Video Lecture Summarizer
A Python/Flask web application that takes recorded Google Meet lecture videos, transcribes the audio via SpeechRecognition, and generates concise bullet-point summaries using LexRank extractive summarization — helping students review long lectures efficiently.
Problem
Online lectures often run 60–90 minutes with no structured notes. Students either re-watch the full recording or miss key content. No tool existed that could automatically summarize lecture recordings into digestible takeaways.
Solution
Flask web interface accepts video uploads. PyDub extracts and preprocesses the audio. SpeechRecognition transcribes speech to text. NLTK tokenizes and cleans the transcript. LexRank extractive summarization identifies the most important sentences and outputs a structured summary.
Architecture
Flask web UI accepts Google Meet recording uploads (MP4). PyDub extracts audio track and splits into manageable chunks for processing.
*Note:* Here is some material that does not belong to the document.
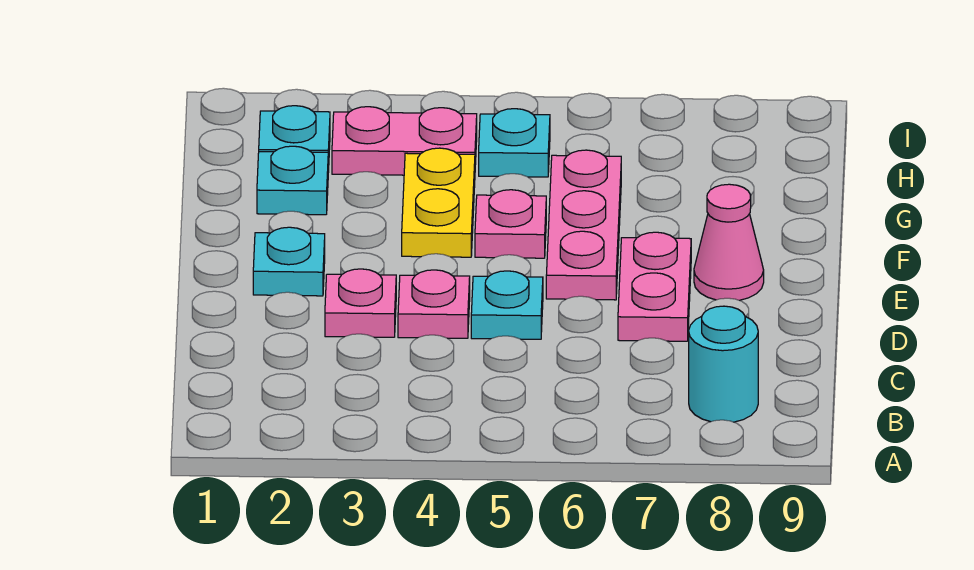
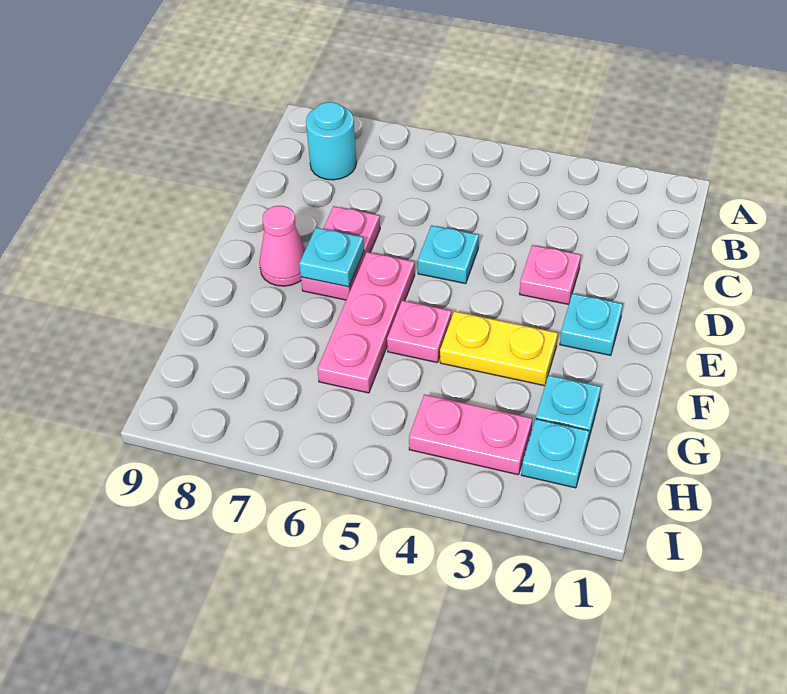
pink 1x1 plate [398,270,470,338] -> none
yellow 1x2 plate [402,148,475,257] -> yellow 1x2 plate turned to [440,311,558,386]
cyan 1x1 plate [479,109,550,177] -> cyan 1x1 plate moved to [299,228,364,287]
SpeechRecognition library processes audio chunks and produces a raw text transcript. Handles background noise via energy threshold tuning.
NLTK pipeline tokenizes, removes stopwords, and cleans the transcript. LexRank graph-based extractive summarization ranks sentences by centrality.
Top-ranked sentences formatted into a structured bullet-point summary, displayed in the Flask UI and optionally downloadable as a text file.
Highlights
- End-to-end pipeline: video upload → audio extraction → transcription → summarization.
- PyDub audio preprocessing with chunk-based processing for long recordings.
- LexRank extractive summarization — graph-based sentence ranking for key content.
- Flask web interface with summary display and text export.